I haven’t watched the show, and I probably won’t, because at this point, I think most people are completely done with reality TV. Lately, I just really want to slap the shit out of Mark Burnett. Survivor was interesting, The Apprentice was okay for the first two seasons, but now all of the copycats and ridiculous garbage just pisses me off. People watching used to be something fun that you did on a lazy Sunday every once in a blue moon, while having coffee near Pike Place Market. Now that all of television seems to be like a morning at Pike Place, it just isn’t fun anymore. I really have no desire to know how freaky and fucked up society truly is. It’s bad enough I live, work and exist in the weirdness of Suburbia, I don’t want to have to watch it on television, too.

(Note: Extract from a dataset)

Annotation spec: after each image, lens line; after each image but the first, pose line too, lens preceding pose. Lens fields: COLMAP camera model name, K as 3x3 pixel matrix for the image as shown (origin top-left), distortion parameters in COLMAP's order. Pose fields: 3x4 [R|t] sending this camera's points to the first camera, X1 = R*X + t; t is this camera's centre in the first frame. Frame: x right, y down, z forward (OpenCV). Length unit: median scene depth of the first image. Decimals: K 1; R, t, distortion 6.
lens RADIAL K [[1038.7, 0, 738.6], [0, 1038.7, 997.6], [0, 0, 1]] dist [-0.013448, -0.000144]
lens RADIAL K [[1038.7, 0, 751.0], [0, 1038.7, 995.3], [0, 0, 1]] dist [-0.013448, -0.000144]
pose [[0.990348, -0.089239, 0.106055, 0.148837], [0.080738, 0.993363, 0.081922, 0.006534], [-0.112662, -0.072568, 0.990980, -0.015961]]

What else happened during my work-my-ass-into-the-ground hiatus? Resident Bush went to visit the areas hardest hit by Hurricane Katrina for the millionth time in an effort to save his reputation, and instead of help or aid to rebuild the community, he went to a mom ‘n’ pop style restaurant and overpaid for red beans and rice. It’s nice to know that no matter how out of touch you are with the world around you, the president of the last world superpower is still consistently incompetent.
3 comments:
I'm glad your back. Thats some tough stint you did at work, 16 days? Jesus, I struggle with 5 consecutive days.

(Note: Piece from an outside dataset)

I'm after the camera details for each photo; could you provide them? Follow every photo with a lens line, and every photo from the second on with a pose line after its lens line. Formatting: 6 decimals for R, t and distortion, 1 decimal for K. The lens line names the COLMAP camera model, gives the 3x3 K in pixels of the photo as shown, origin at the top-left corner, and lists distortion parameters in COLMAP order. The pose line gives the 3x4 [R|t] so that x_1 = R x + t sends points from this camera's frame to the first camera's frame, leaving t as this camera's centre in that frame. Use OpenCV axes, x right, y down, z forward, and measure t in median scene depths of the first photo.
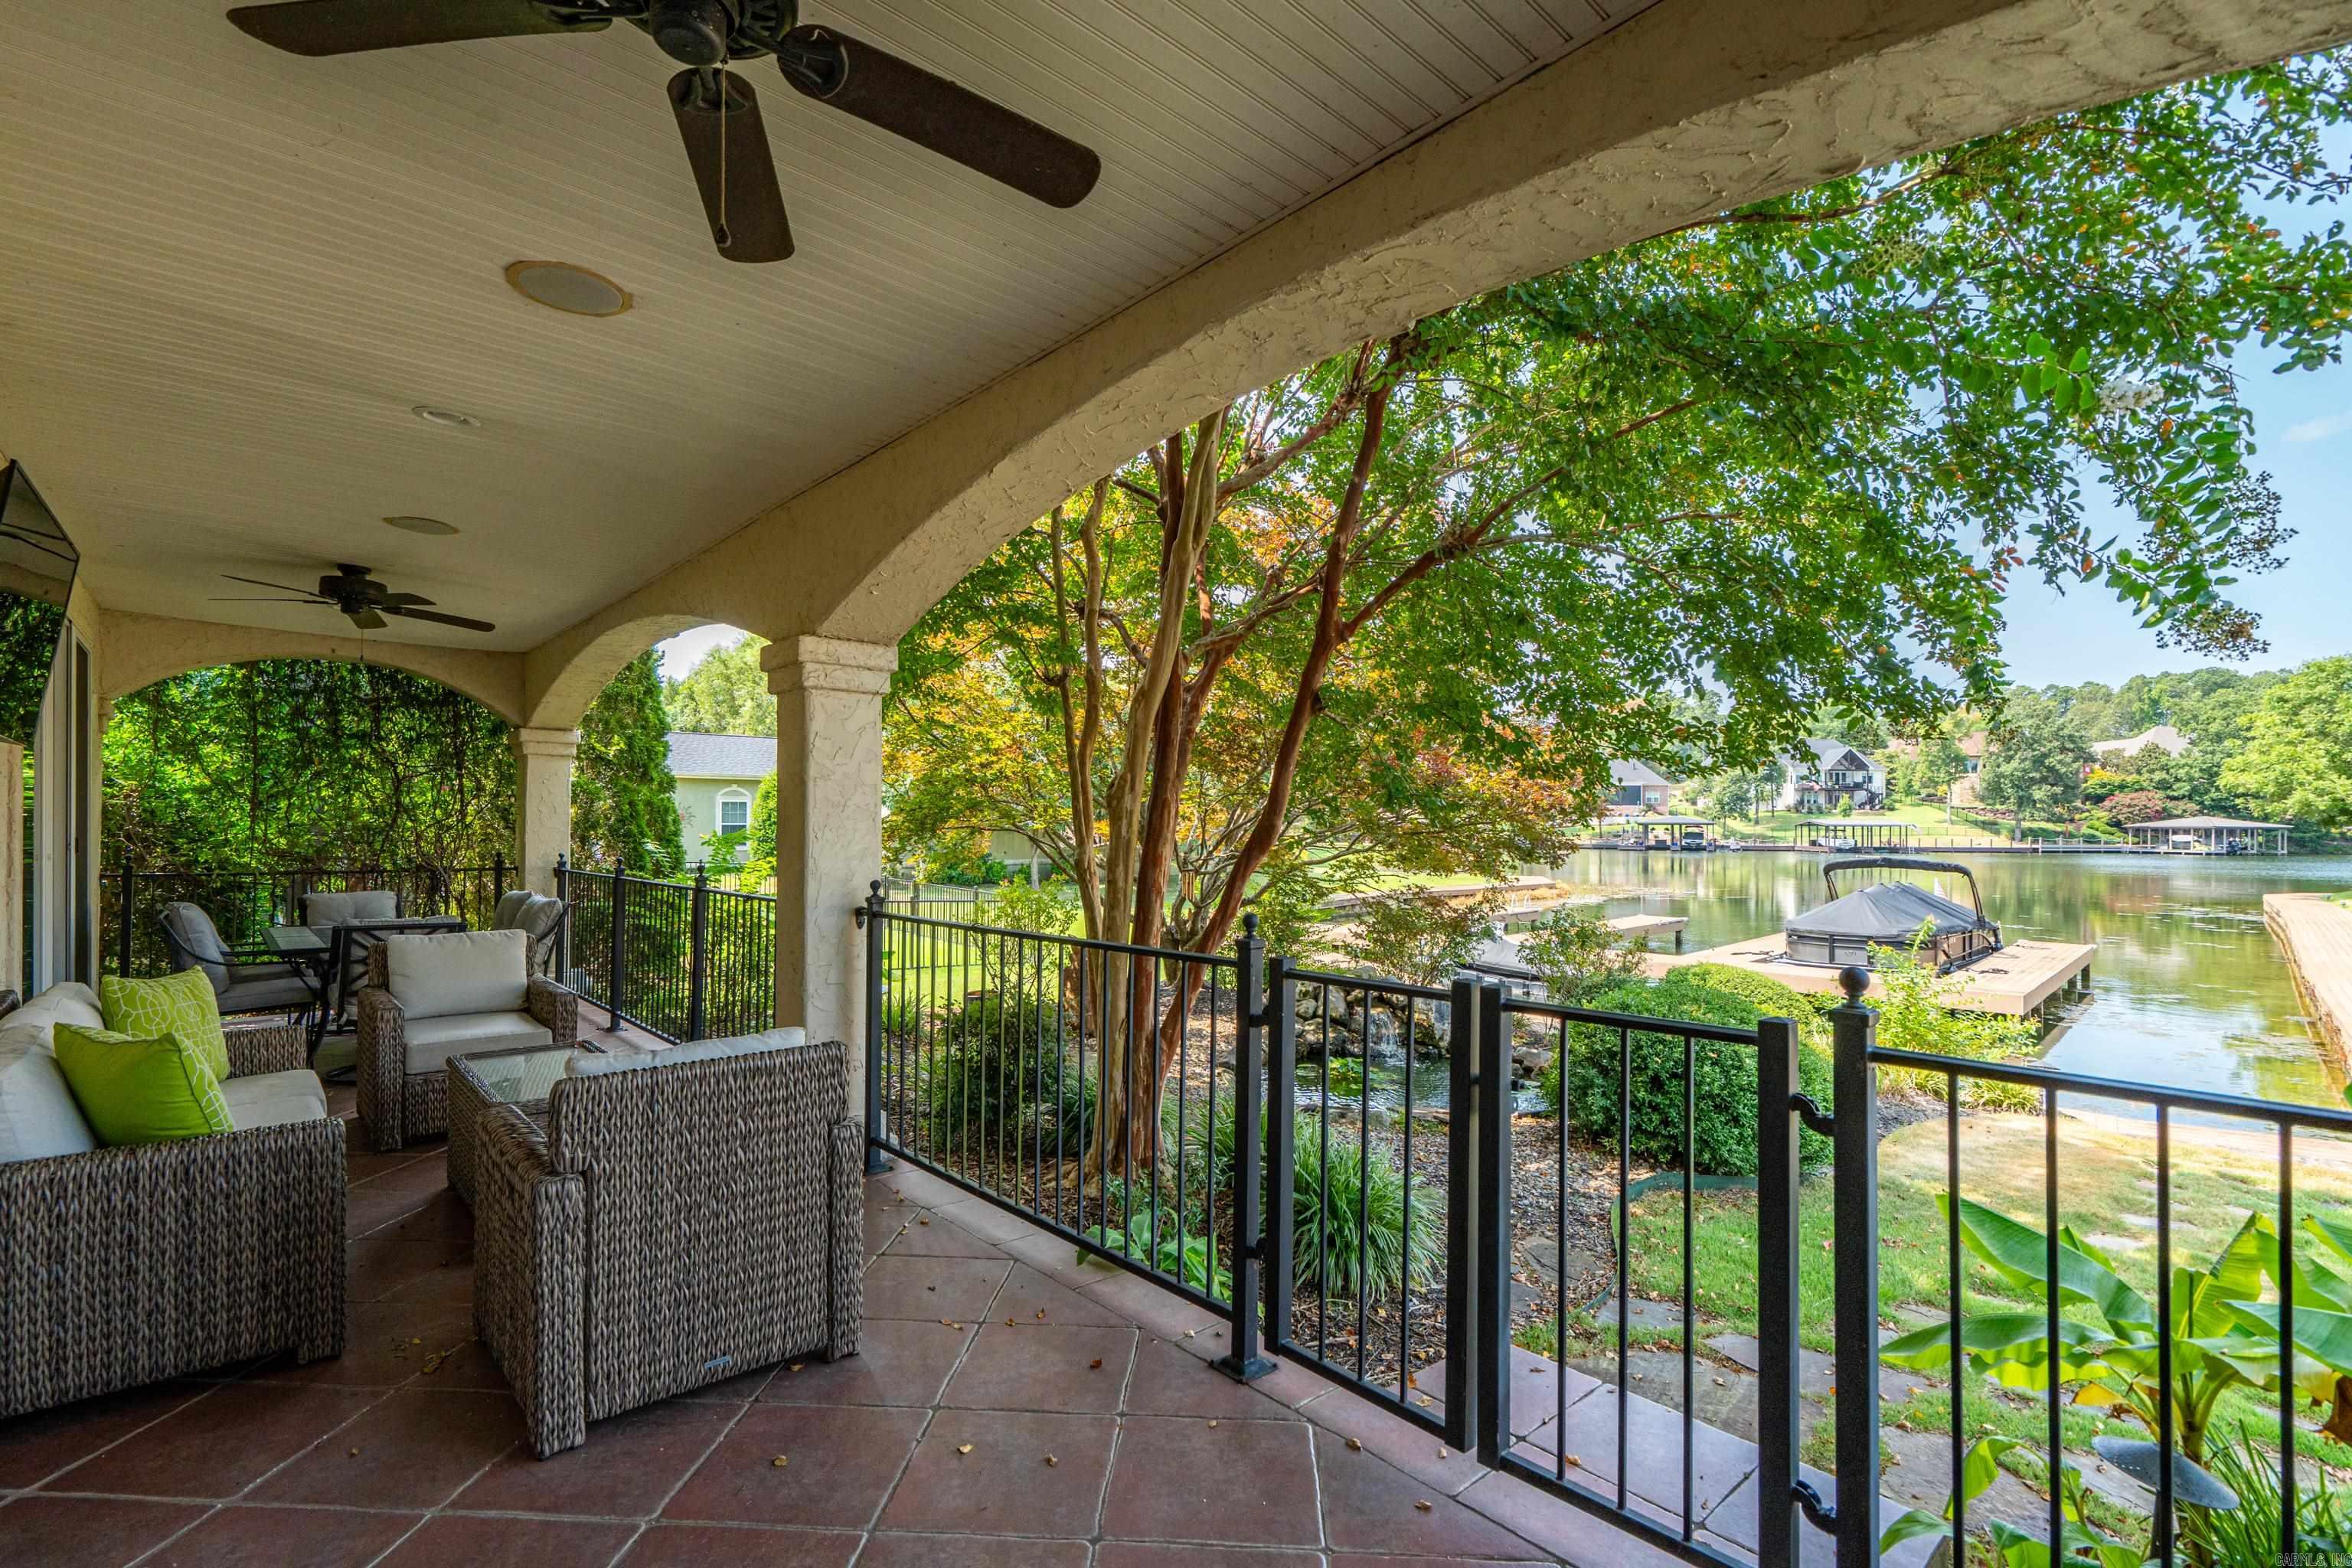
lens RADIAL K [[1032.6, 0, 1221.2], [0, 1032.6, 827.6], [0, 0, 1]] dist [0.014689, 0.001765]
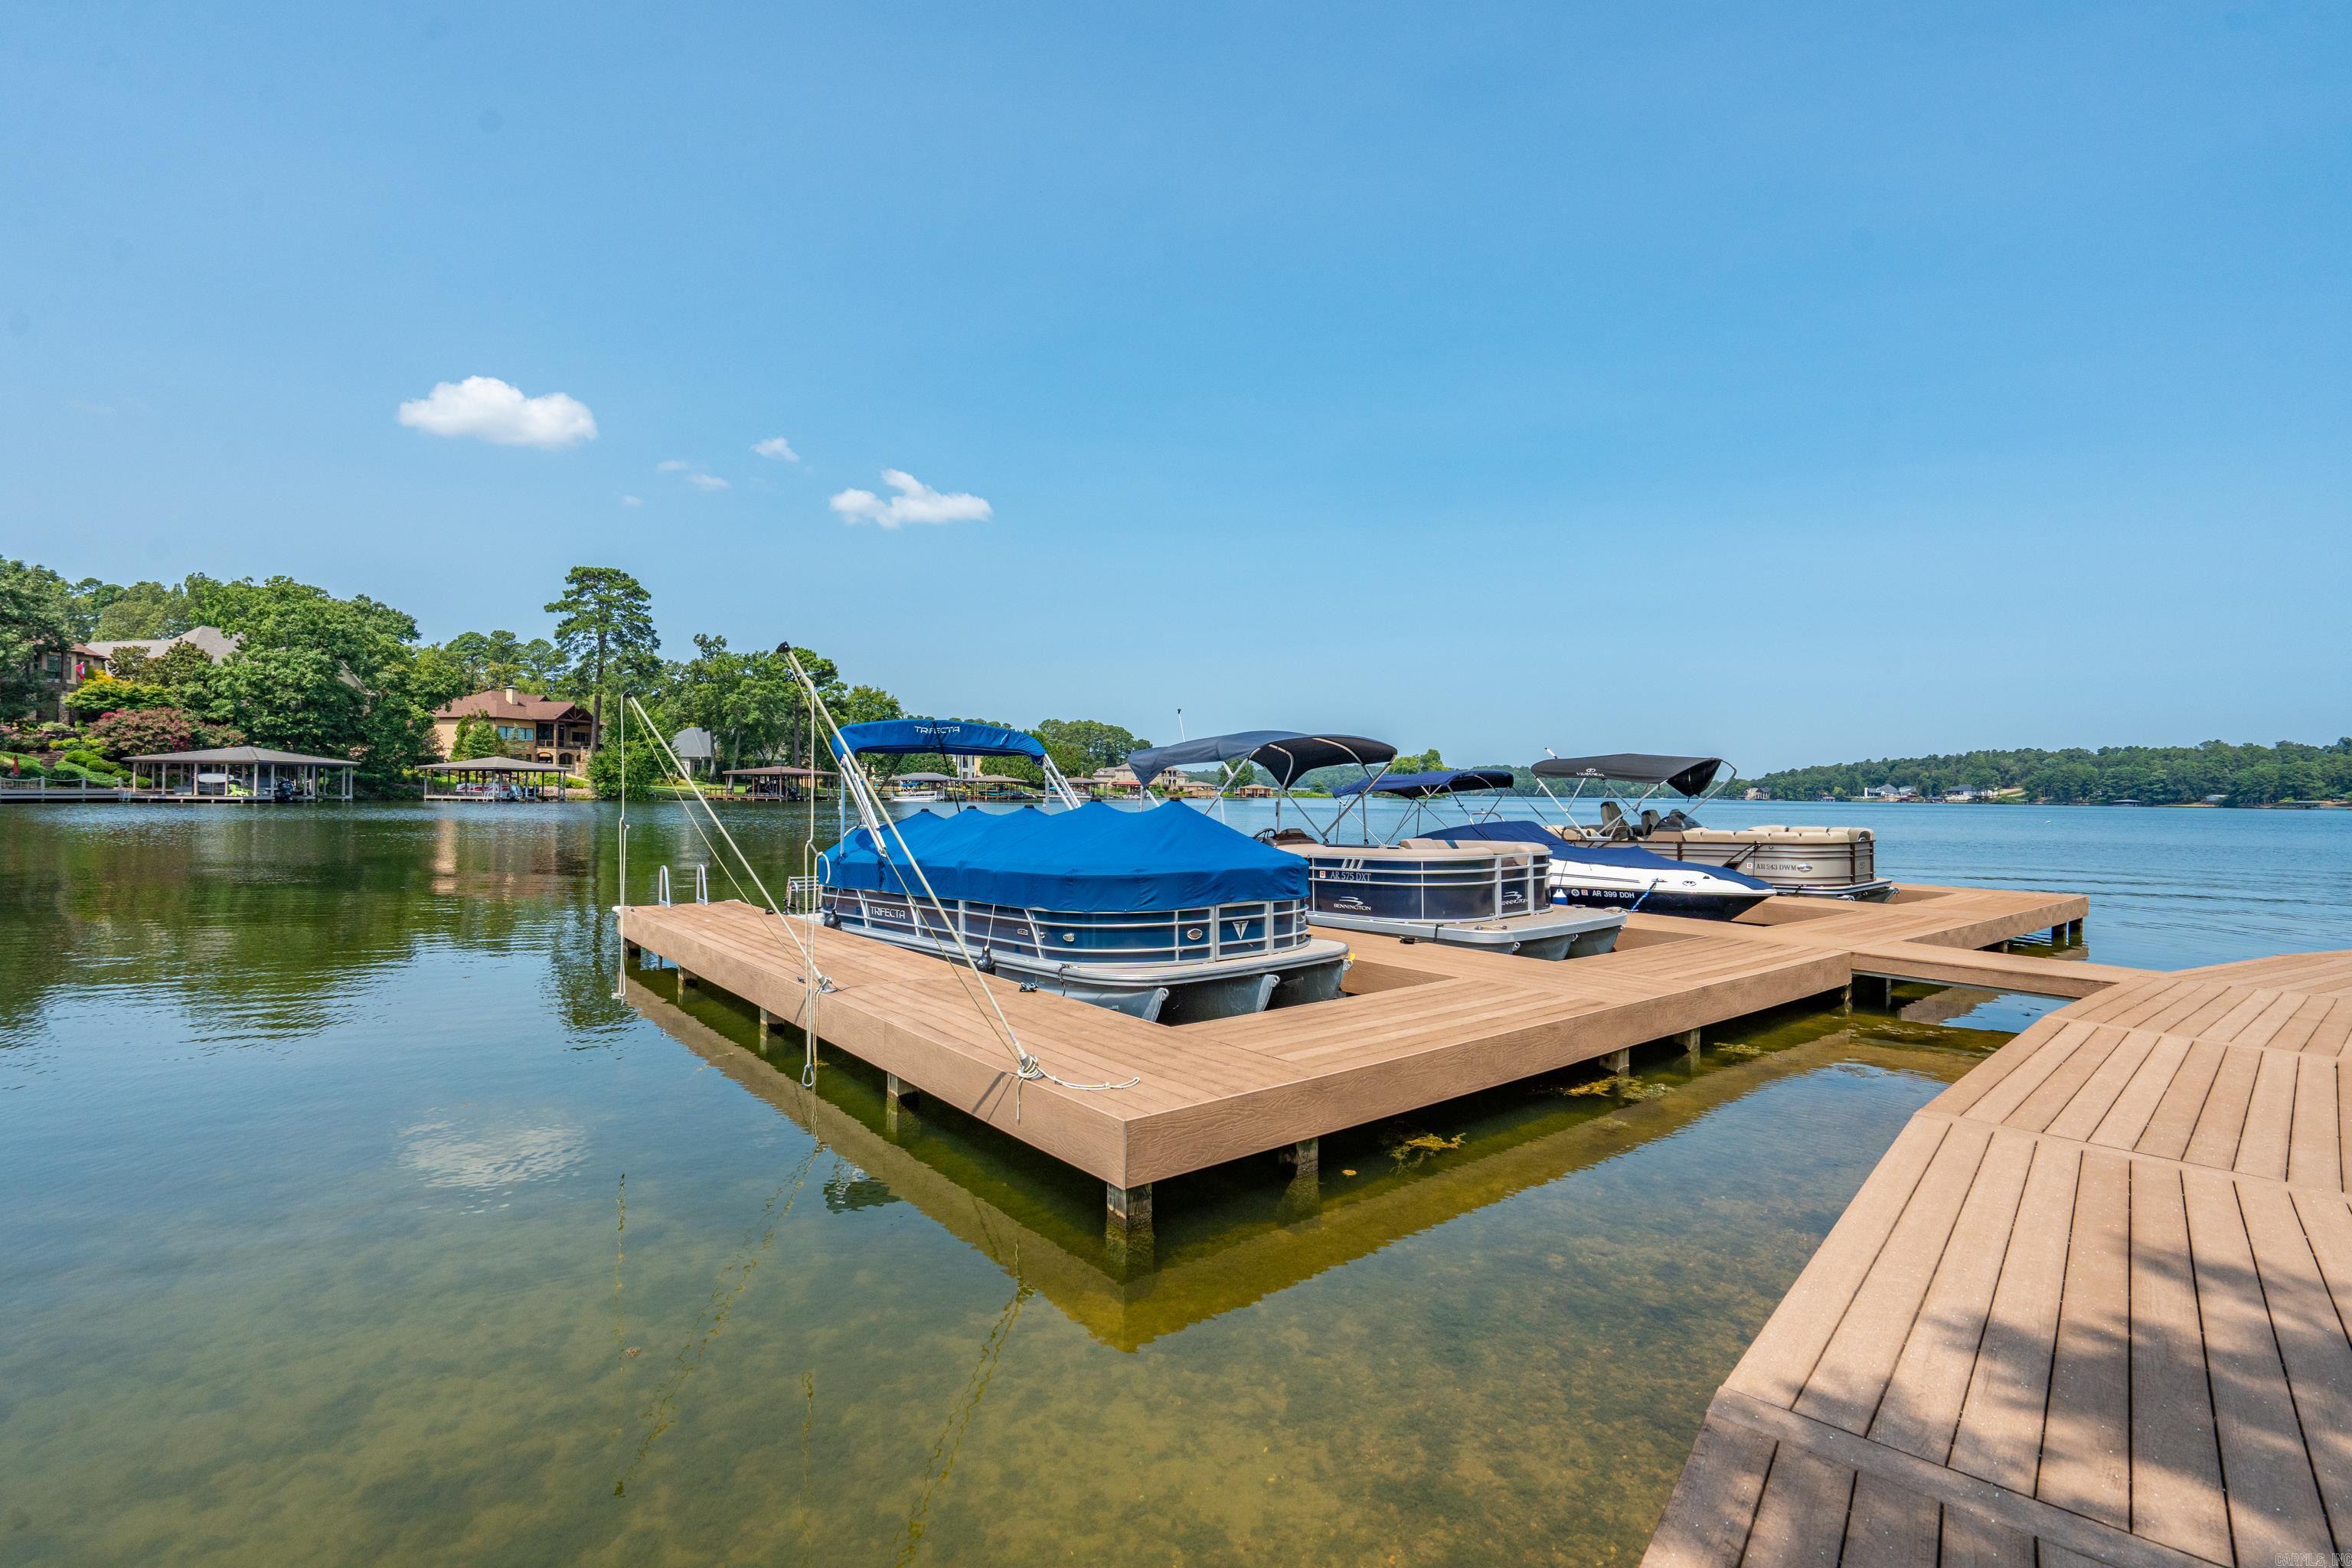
lens RADIAL K [[1032.6, 0, 1165.6], [0, 1032.6, 787.1], [0, 0, 1]] dist [0.014689, 0.001765]
pose [[0.126775, 0.001514, 0.991930, 0.305765], [-0.012113, 0.999927, 0.000022, 0.007628], [-0.991858, -0.012018, 0.126784, 0.287993]]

Fox television sounds abominable, just another example of casual racism if you ask me (I know you didnt actually ask, but hey). Midget dating shows? Why? Am I right in thinking that Fox was the pro-bush station? Sounds like it could be.
This was a great post; I have some thoughts to share:
1. The sex tape-the grossest thing about that tape (well, besides the fact that Kid Rock is the greasiest fucker I've ever seen and it makes me sick that anyone wants to have any kind of sex with him) is that the sex act that Kid Rock partakes of is called "figging", and it involves the insertion of a ginger root into one's um, ass. Apparently it creates some kind of a burning, tingling sensation. I'm all for if it's safe and legal then go for it, but that's just nasty.
2. Milosevic-it's his family that's raising a stink about how he must have been poisoned. I hate to tell them this, but Daddy Dearest wasn't going off to the office every morning to drink coffee and dictate memos. He was ordering people to be raped, killed and thrown into mass graves. If he died quickly of a massive heart attack, good. If he was painfully poisoned, BETTER.
3. Black/White-This is offensive on so many levels I don't even know where to start. Neither family looks convincing AT ALL as members of the other race. I don't know why I haven't heard more protests about this. If "Book of Daniel" can get cancelled for showing a priest with a real life, then FX should have an angry mob with torches and pitchforks outside it's studio. I mean, really.
Came here from a blogad on the Suburban Bliss site.
Fox was the pro-Bush news outlet, apparently they don't apply the same neo-con standards to their entertainment station. Basically they are big, fucking hypocrites!
Thanks for the 411 on figging, Elizabeth. I'll spend the next two days shuttering a little bit each time I think of Kid Rock and Scott Stapp doing that to each other, but at least it will make me queasy enough to stick to my diet over the Purim holiday when the cookies flow like wine.